Oxford was founded in the 9th century when Alfred the Great formed a network of fortified towns called burghs around his kingdom, one of which was at Oxford. There could have been a village already there or Alfred may have formed a new town. The streets of Anglo-Saxon Oxford were in a regular pattern implying a new town but we are not certain.
By 1066, when the Normans invaded, there were said to be about 1,000 houses in Oxford, which meant it probably had a population of roughly 5,000. By the standards of the time it was a significant town (even London only had about 18,000 inhabitants). It was said at the time that Oxford was the 6th largest town in England.
Oxford in the 16th Century
In the 1700s Oxford fell further in terms of national importance though it remained a fairly large town by the standards of the time. In the mid 16th century it may have had a population of about 3,500.

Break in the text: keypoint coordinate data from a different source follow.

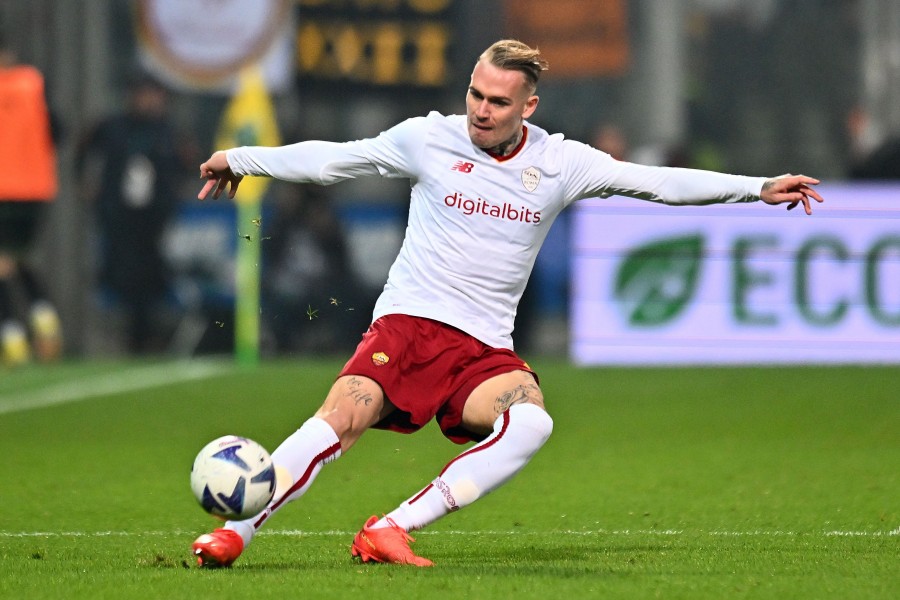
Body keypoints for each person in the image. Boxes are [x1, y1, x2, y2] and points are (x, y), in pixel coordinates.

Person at [191, 39, 823, 568]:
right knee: (343, 416)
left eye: (498, 102)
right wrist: (240, 158)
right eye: (475, 95)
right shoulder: (428, 140)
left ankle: (391, 527)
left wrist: (756, 188)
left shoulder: (560, 163)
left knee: (533, 421)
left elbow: (655, 183)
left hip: (484, 349)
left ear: (529, 105)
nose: (481, 112)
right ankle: (234, 532)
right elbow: (335, 161)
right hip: (409, 324)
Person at [78, 75, 183, 354]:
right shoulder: (113, 126)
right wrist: (86, 184)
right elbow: (84, 149)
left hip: (153, 219)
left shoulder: (167, 131)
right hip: (120, 217)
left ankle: (146, 337)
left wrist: (171, 199)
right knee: (121, 275)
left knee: (151, 278)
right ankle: (131, 338)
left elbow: (184, 164)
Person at [0, 41, 63, 365]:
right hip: (36, 188)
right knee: (20, 259)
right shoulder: (34, 82)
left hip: (3, 188)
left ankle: (12, 338)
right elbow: (57, 131)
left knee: (3, 265)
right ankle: (45, 318)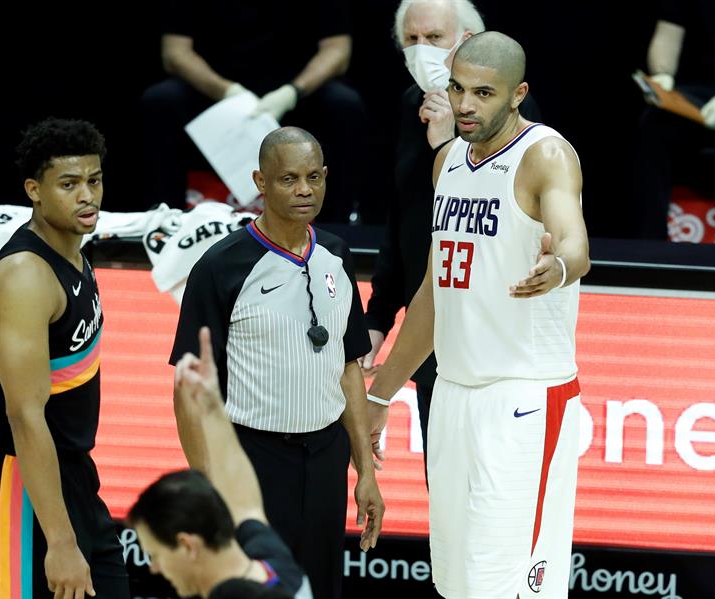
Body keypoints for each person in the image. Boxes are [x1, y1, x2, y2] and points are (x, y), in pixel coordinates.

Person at [366, 32, 590, 598]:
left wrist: (559, 268)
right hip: (454, 395)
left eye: (483, 93)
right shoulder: (448, 166)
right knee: (457, 583)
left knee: (512, 587)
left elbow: (574, 244)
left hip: (525, 398)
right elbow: (433, 298)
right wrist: (379, 395)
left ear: (518, 94)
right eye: (457, 89)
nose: (465, 105)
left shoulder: (546, 154)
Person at [170, 127, 384, 599]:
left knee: (319, 587)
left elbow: (348, 367)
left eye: (313, 177)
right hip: (252, 458)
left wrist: (365, 471)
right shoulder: (221, 267)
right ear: (260, 182)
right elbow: (188, 392)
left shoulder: (337, 255)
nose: (304, 189)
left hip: (326, 459)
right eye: (288, 179)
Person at [362, 0, 542, 478]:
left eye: (435, 39)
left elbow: (488, 220)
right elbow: (402, 223)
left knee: (493, 490)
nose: (421, 51)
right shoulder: (409, 105)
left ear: (466, 42)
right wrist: (377, 319)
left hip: (491, 335)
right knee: (442, 486)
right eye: (412, 40)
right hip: (430, 322)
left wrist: (448, 145)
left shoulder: (515, 119)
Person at [0, 118, 130, 598]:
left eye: (94, 181)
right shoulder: (24, 278)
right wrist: (59, 541)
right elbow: (24, 415)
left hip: (71, 473)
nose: (87, 196)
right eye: (69, 184)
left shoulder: (76, 253)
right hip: (21, 484)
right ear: (34, 190)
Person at [141, 0, 372, 223]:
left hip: (295, 93)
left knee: (345, 105)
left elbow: (337, 51)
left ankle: (336, 228)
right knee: (161, 101)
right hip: (214, 91)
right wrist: (228, 91)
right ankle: (166, 223)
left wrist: (292, 93)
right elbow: (175, 53)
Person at [129, 327, 309, 599]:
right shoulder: (272, 562)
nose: (154, 568)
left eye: (156, 554)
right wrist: (211, 405)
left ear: (188, 545)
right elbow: (245, 505)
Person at [633, 0, 715, 243]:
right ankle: (650, 246)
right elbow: (668, 36)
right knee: (653, 126)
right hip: (697, 94)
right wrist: (662, 76)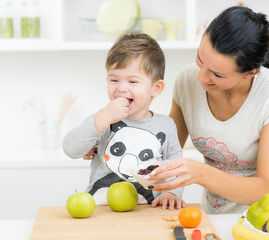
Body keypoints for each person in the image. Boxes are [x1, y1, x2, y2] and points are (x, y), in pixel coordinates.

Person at [147, 6, 269, 214]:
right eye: (200, 59)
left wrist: (200, 173)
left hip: (262, 221)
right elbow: (164, 149)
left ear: (250, 73)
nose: (201, 77)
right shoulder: (187, 79)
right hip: (212, 216)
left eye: (217, 75)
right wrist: (107, 139)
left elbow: (265, 189)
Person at [63, 33, 185, 210]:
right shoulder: (103, 118)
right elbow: (70, 149)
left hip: (148, 210)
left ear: (156, 88)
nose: (121, 88)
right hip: (101, 208)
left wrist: (172, 193)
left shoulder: (166, 126)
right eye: (114, 79)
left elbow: (175, 166)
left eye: (133, 81)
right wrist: (101, 121)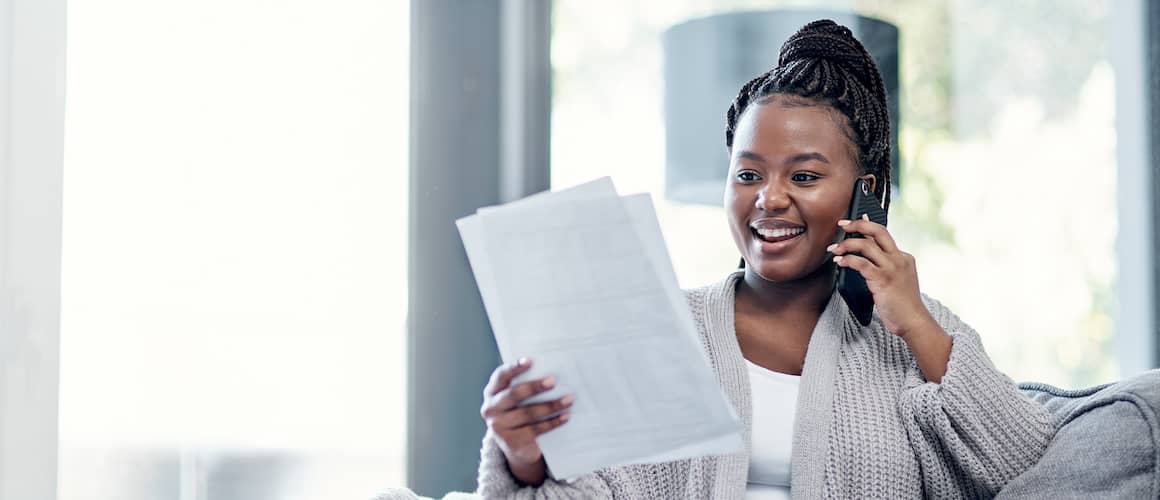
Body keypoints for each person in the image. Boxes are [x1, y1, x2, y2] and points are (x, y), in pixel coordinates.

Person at [474, 19, 1055, 499]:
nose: (768, 198)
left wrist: (916, 327)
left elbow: (1032, 469)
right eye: (748, 174)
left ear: (867, 193)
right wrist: (525, 459)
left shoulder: (915, 333)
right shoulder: (663, 328)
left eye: (803, 176)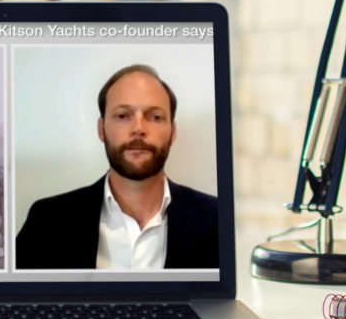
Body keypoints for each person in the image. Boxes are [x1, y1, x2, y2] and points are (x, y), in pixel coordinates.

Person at [16, 64, 218, 270]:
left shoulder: (216, 221)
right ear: (101, 130)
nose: (138, 129)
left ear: (173, 133)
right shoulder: (47, 221)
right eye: (122, 116)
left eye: (155, 117)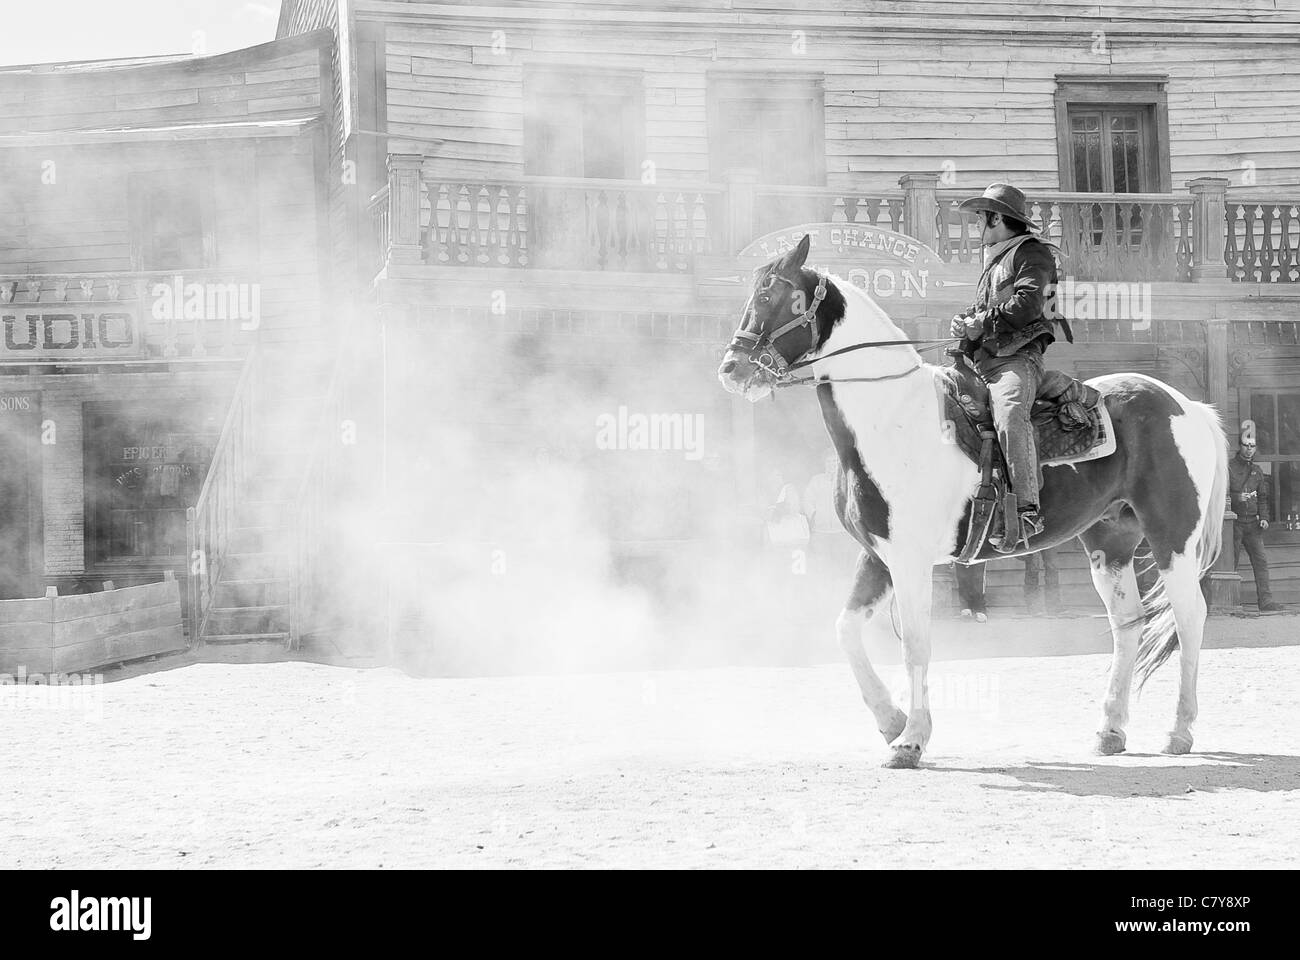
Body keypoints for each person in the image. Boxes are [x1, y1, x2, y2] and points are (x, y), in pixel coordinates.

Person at [950, 182, 1063, 553]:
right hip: (981, 361)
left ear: (997, 218)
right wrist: (965, 324)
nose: (978, 225)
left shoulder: (1033, 254)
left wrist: (980, 322)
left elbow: (1029, 304)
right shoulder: (996, 259)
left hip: (1016, 360)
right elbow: (986, 315)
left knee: (1010, 412)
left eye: (981, 218)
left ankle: (1028, 510)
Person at [1229, 437, 1281, 611]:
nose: (1249, 449)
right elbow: (1221, 496)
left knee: (1261, 563)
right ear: (1239, 446)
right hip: (1234, 524)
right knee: (1231, 564)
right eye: (1246, 445)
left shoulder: (1257, 471)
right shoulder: (1228, 467)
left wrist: (1264, 517)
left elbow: (1263, 498)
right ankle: (1230, 603)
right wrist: (1237, 498)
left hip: (1253, 524)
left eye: (1252, 446)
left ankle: (1265, 601)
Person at [1023, 544, 1062, 616]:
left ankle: (1054, 607)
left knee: (1052, 567)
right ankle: (1033, 607)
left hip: (1049, 537)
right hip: (1033, 538)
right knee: (1032, 568)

Tudor Oxford was economically dependent on the university. The students provided a large market for beer, food, clothes and other goods and the town had plenty of craftsmen who supplied these needs. By this time hostility between ‘town and gown’ had died out.
Oxford in the 19th Century
From 1819 Oxford had gas street lighting. There were some drains and sewers in Oxford in the early 19th century but the sewers emptied into the river. In the 1870s a modern system of sewers was built. In the 18th century a private company provided piped water – to those who could afford it. It wasn’t until the 1880s that everybody in Oxford had piped water.